One well-meaning attempt to improve quality in health care is reducing the incidence of health care-acquired conditions, which occur when the delivery of health care in a substandard manner results in a new medical problem for the patient. One subset is hospital-acquired infections and CMS has had a policy for several years of not paying for care resulting from such infections and of reporting hospitals’ infection rates publicly. More recently, an additional financial penalty has been added to reduce all Medicare reimbursements to hospitals with big HAI rates. A paper from Stanford University finds that hospitals may be using coding tactics to avoid the penalties. (Stanford Paper) Hospitals basically self-report whether an infection was present on admission, and therefore not penalized, or occurred during the hospitalization. So far, it appears that there has been little decrease in the rate of HAIs, and it may be because hospitals are using coding to avoid penalties, according to the researchers. There are two ways a hospital could do this. One is to code an infection as present-on-admission when it wasn’t and the second is to leave hospital-acquired infections off the diagnosis code list.

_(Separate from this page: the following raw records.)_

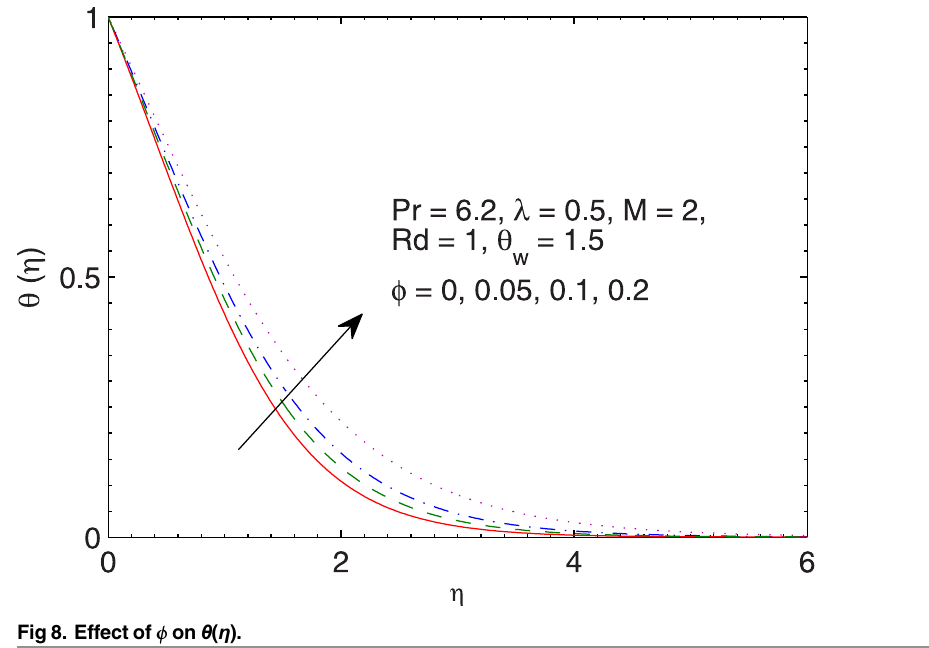
Fig 8. Effect of ϕ on θ ( η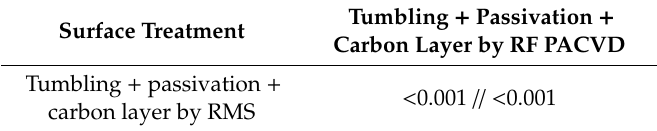
Table 5. Results of comparative adhesion of the carbon layer, indenter load F n [N], to the substrates. Surface treatment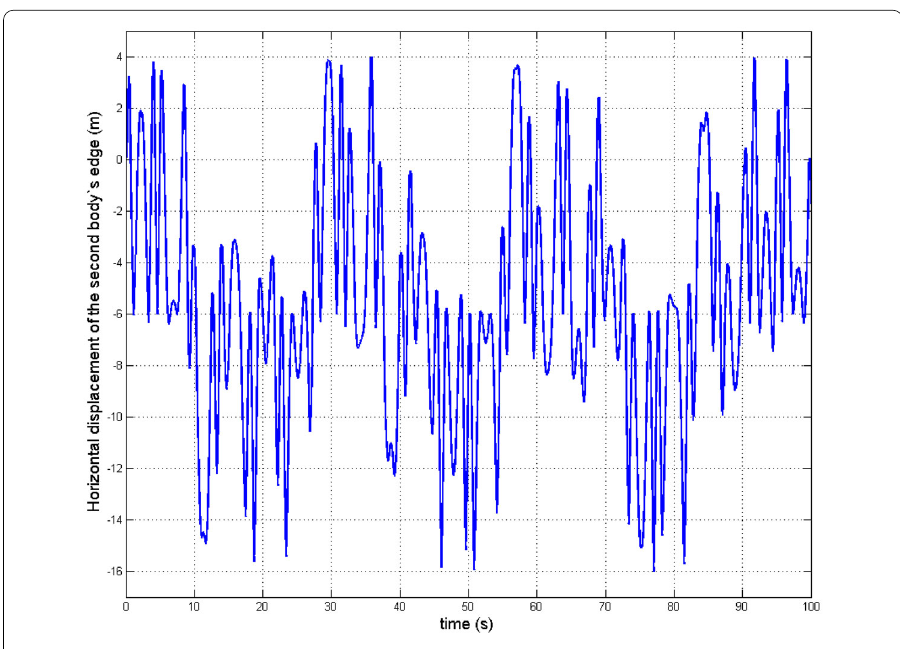
Fig. 13 Horizontal displacement versus time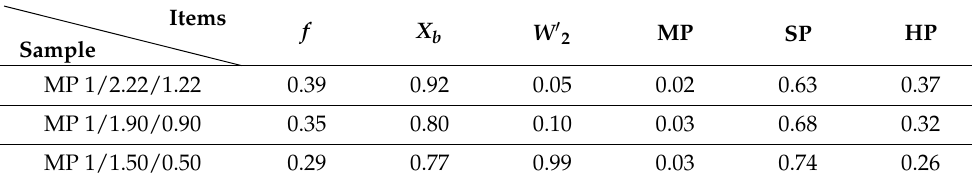
Table 4. Calculated terms related to microphase separation in the bio-based SMTPUs.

The authors used the fact that some states also have programs requiring reporting of hospital-acquired infections and that there is variance in the strength of these programs to detect improper coding to estimate miscoding for Medicare. In states with “strong” regulations, hospitals are required to provide details on the events and causes. The researchers found that in these states, hospitals generally provided higher quality according to a variety of measures. Notwithstanding this, these hospitals in the strongly regulated states appeared to have lower present on admission and higher HAI rates, which is illogical, and strongly supports the idea that in less regulated states providers feel freer to miscode. (It also suggests this miscoding is intentional.) Using a large set of Medicare hospital claims and comparing HAI reporting across state regulation types, the authors conclude that for just two of the common HAIs, central line-associated blood stream infections and catheter-associated urinary tract infections, the researchers find that there are over 10,000 infections improperly coded as present on admission; infections which cost CMS $200 million a year.
It is estimated that on any day about 4% of hospitalized patients have a hospital-acquired infection and 75,000 patients a year die from one. So this is a serious quality issue. But as usual, CMS’ good intentions don’t turn into a well-designed, effective program to address the problem. Shame on hospitals for spending effort trying to avoid the penalties by coding instead of stopping infections, but they are responding to the financial incentive they were given. Hospitals that are truthful in their coding are being unfairly treated in this process as it looks like they have worse quality than their cheating peers and they get penalized financially while those cheating peers avoid penalties. Manual reviews to compare medical records and coding on claims is expensive, but maybe CMS needs to do more of this on a random, surprise basis, especially in weakly-regulating states, and when it finds questionable practices, not just hospitals, but their managers, especially CEOs and heads of coding groups, should be penalized. Penalizing individuals is important because otherwise it is easy for responsibility to be diffused across the “organization”, which is a legal fiction.